In a rather bizarre turn of events, Yahoo CEO Marissa Mayer announced Wednesday that the company has just partnered with Mozilla to make Yahoo the default search setting for both mobile and desktop versions of Firefox. “This is the most significant partnership for Yahoo in five years,” she writes in a blog post, “and we’re so proud that Mozilla has chosen us as their long-term partner in search.”
The partnership, which will tie the two companies together for the next five years, is quite the departure for Mozilla. Since 2004, Google has been the global default Firefox search option, but with the agreement ending this year, Mozilla opted to pursue a different type of search option for their Firefox browser. However, Yahoo will not serve as Firefox’s global default search experience like Google has been for the last ten years. Yahoo (and Google) will still be an available search option for all countries, but it will only be the default setting in the United States. This decision was made so that Mozilla can “increase choice and innovation on the Web, with new and expanded search partnerships by country,” writes Mozilla CEO Chris Beard.
The desire to innovate the Web is an echo of Mozilla’s broader plans to keep the Internet user-focused. To celebrate the company’s 10th anniversary, Chris Beard released a manifesto of sorts last week, inviting his audience of readers to stand with the company for “an Internet that belongs to everyone. And no one.” To that end, Mozilla is rolling out a host of new services – ranging from the new Firefox anniversary release, to their new Polaris privacy initiative – to help improve the Internet and better protect its users. This partnership with Yahoo seems to be another step in that direction.

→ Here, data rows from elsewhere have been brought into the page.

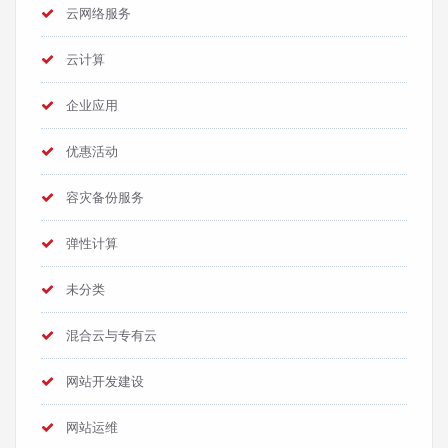
云网络服务
云计算
企业应用
优惠活动
容灾备份服务
弹性计算
未分类
混合云与专有云
网站开发建设
网站运维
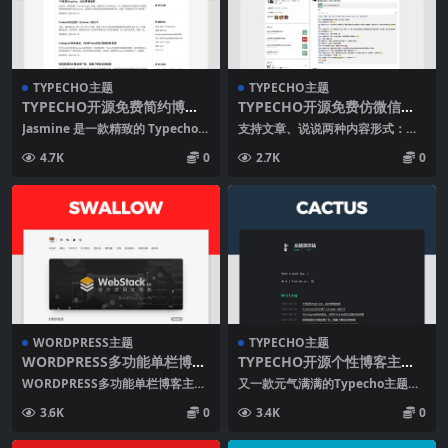
TYPECHO主题
TYPECHO主题
TYPECHO开源免费简约博客
TYPECHO开源免费仿微信主
主题JASMINE
题REBORN
Jasmine 是一款精致的 Typecho
支持文章、说说两种内容形式：首
博客主题，界面在保持简洁的基础
页部分，说说以内容试行展示，文
4.7K
0
2.7K
0
之上...
章则以朋友圈分享内容...
WORDPRESS主题
TYPECHO主题
WORDPRESS多功能单栏博客
TYPECHO开源个性博客主题C
主题SWALLOW
ACTUS
WORDPRESS多功能单栏博客主题
又一款元气满满的Typecho主题粗
SWALLOW，功能包括亮色、暗色
来了~ 去年年底就做好了，一直没
3.6K
0
3.4K
0
主题自由切...
放出来。 今...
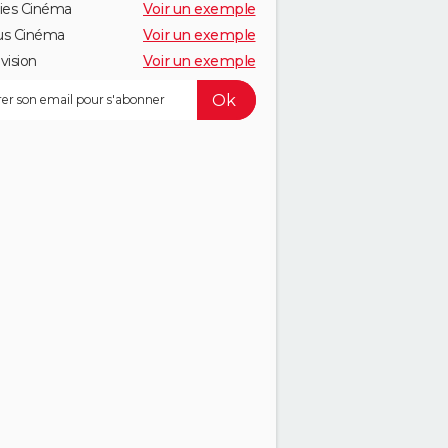
ies Cinéma
Voir un exemple
us Cinéma
Voir un exemple
vision
Voir un exemple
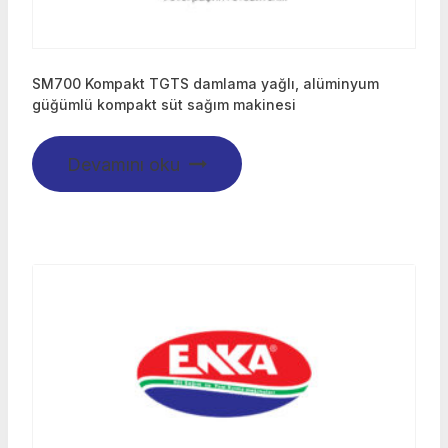
SM700 Kompakt TGTS damlama yağlı, alüminyum
güğümlü kompakt süt sağım makinesi
Devamını oku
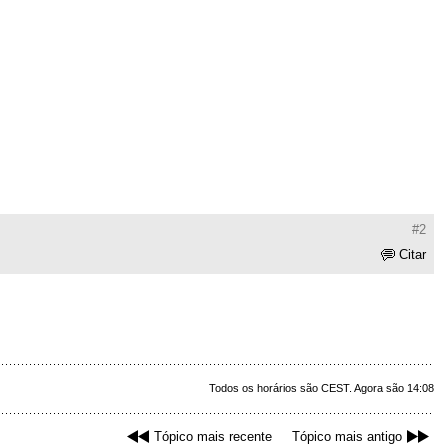
#2
Citar
Todos os horários são CEST. Agora são 14:08
Tópico mais recente
Tópico mais antigo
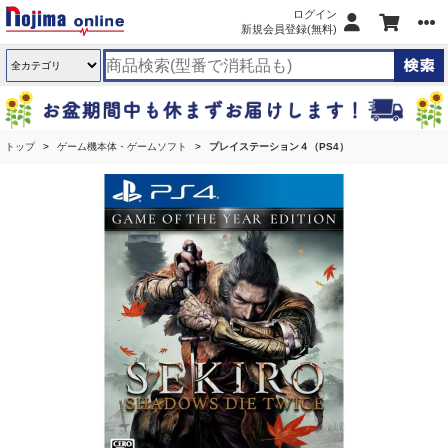
ログイン
新規会員登録(無料)
トップ
ゲーム機本体・ゲームソフト
プレイステーション４（PS4）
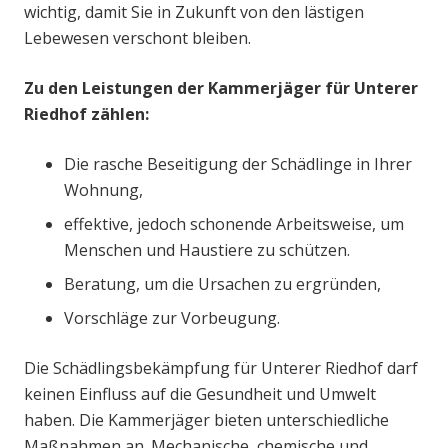
wichtig, damit Sie in Zukunft von den lästigen
Lebewesen verschont bleiben.
Zu den Leistungen der Kammerjäger für Unterer
Riedhof zählen:
Die rasche Beseitigung der Schädlinge in Ihrer
Wohnung,
effektive, jedoch schonende Arbeitsweise, um
Menschen und Haustiere zu schützen.
Beratung, um die Ursachen zu ergründen,
Vorschläge zur Vorbeugung.
Die Schädlingsbekämpfung für Unterer Riedhof darf
keinen Einfluss auf die Gesundheit und Umwelt
haben. Die Kammerjäger bieten unterschiedliche
Maßnahmen an. Mechanische, chemische und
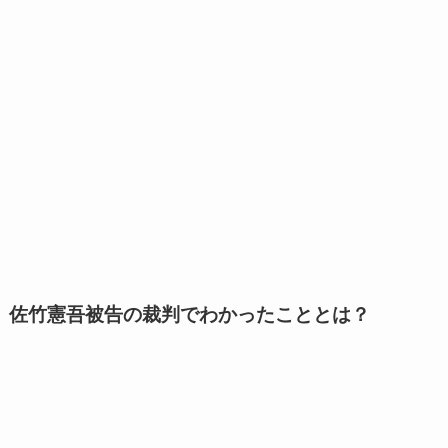
佐竹憲吾被告の裁判でわかったこととは？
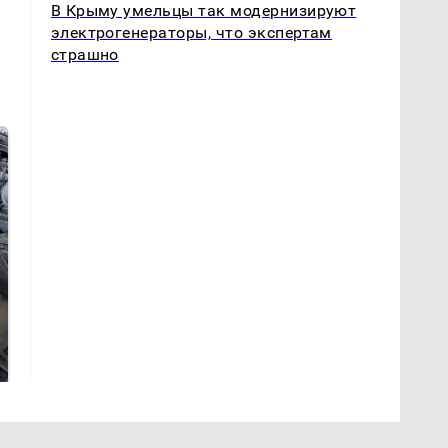
В Крыму умельцы так модернизируют
электрогенераторы, что экспертам
страшно
Не ешьте эту
В ОАЭ произошло
готовую еду из
жестокое убийство
магазина: список
криптомиллионера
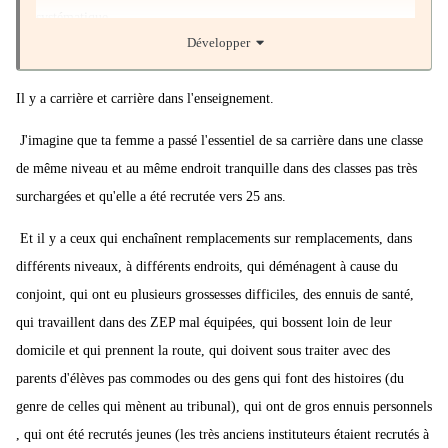
systématique
Développer
Aimer les enfants
Il y a carrière et carrière dans l'enseignement.
Elle travaille principalement l oralité et enseigne l anglais tous les
jours cela dynamise les élèves et implique les parents sur cette
J'imagine que ta femme a passé l'essentiel de sa carrière dans une classe
matière en leur communiquant les tutoriels
de même niveau et au même endroit tranquille dans des classes pas très
surchargées et qu'elle a été recrutée vers 25 ans.
Le salaire n est pas en rapport mais vu qu il y a un fonctionnaire
pour 10 élèves pour le fonctionnement de l'école elle l accepte
Et il y a ceux qui enchaînent remplacements sur remplacements, dans
différents niveaux, à différents endroits, qui déménagent à cause du
Elle ne fait jamais grève les parents lui en sont reconnaissants
conjoint, qui ont eu plusieurs grossesses difficiles, des ennuis de santé,
Elle devra travailler jusqu'à 67 ans si elle veut une retraite à taux
qui travaillent dans des ZEP mal équipées, qui bossent loin de leur
plein
domicile et qui prennent la route, qui doivent sous traiter avec des
parents d'élèves pas commodes ou des gens qui font des histoires (du
Tout n est pas rose c est un métier exigeant qui demande un moral
genre de celles qui mènent au tribunal), qui ont de gros ennuis personnels
d acier
, qui ont été recrutés jeunes (les très anciens instituteurs étaient recrutés à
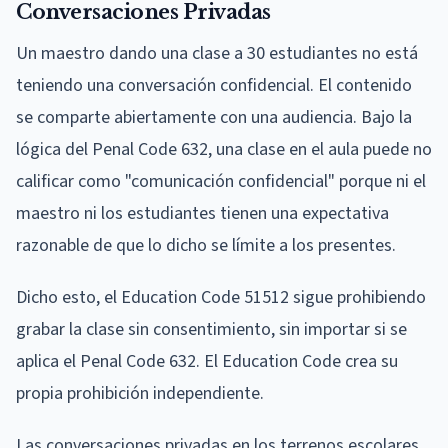
Conversaciones Privadas
Un maestro dando una clase a 30 estudiantes no está
teniendo una conversación confidencial. El contenido
se comparte abiertamente con una audiencia. Bajo la
lógica del Penal Code 632, una clase en el aula puede no
calificar como "comunicación confidencial" porque ni el
maestro ni los estudiantes tienen una expectativa
razonable de que lo dicho se límite a los presentes.
Dicho esto, el Education Code 51512 sigue prohibiendo
grabar la clase sin consentimiento, sin importar si se
aplica el Penal Code 632. El Education Code crea su
propia prohibición independiente.
Las conversaciones privadas en los terrenos escolares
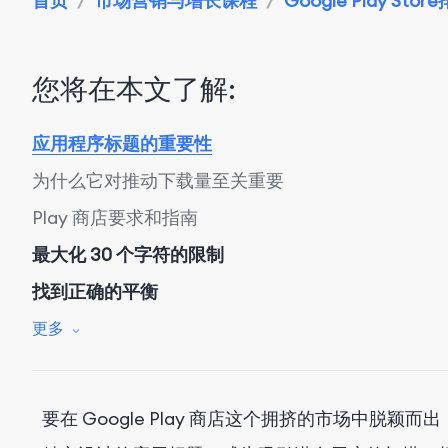
首页
/
市场营销与增长课程
/
Google Play Stor
您将在本文了解:
应用程序标题的重要性
为什么它对推动下载量至关重要
Play 商店要求和指南
最大化 30 个字符的限制
找到正确的平衡
品牌与关键词优化
更多
结论
要在 Google Play 商店这个拥挤的市场中脱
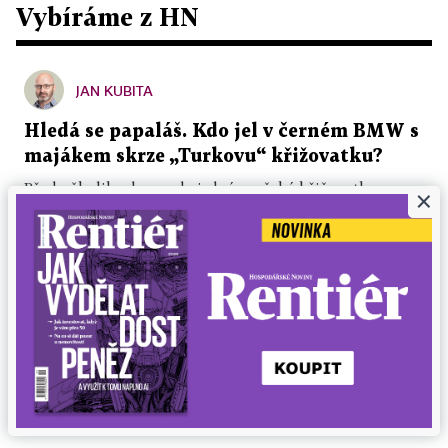
Vybíráme z HN
JAN KUBITA
Hledá se papaláš. Kdo jel v černém BMW s
majákem skrze „Turkovu“ křižovatku?
Před několika dny se do jedné pražské křižovatky
×
přihnalo obří luxusní BMW se začerněnými skly a
blikajícím majáčkem na střeše. Na červenou...
4. 8. 2026 ▪ 6 min. čtení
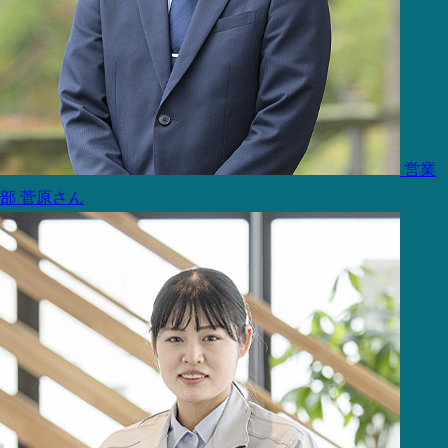
営業
部
菅原さん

From a competitive standpoint, though, this move makes a lot of sense. Google has Chrome, a browser that operates as direct competition to Firefox, and now Mozilla has the flexibility and freedom to enhance its Internet browsing experience without Google looking over their shoulder. It’s also a smart move for Yahoo, as they are clearly gunning to reclaim their former glory as the go-to search engine for Internet users. It’s a classic “you scratch my back, I’ll scratch yours” scenario, and it will be fascinating to watch how the two companies shape the way use and experience search over the next five years.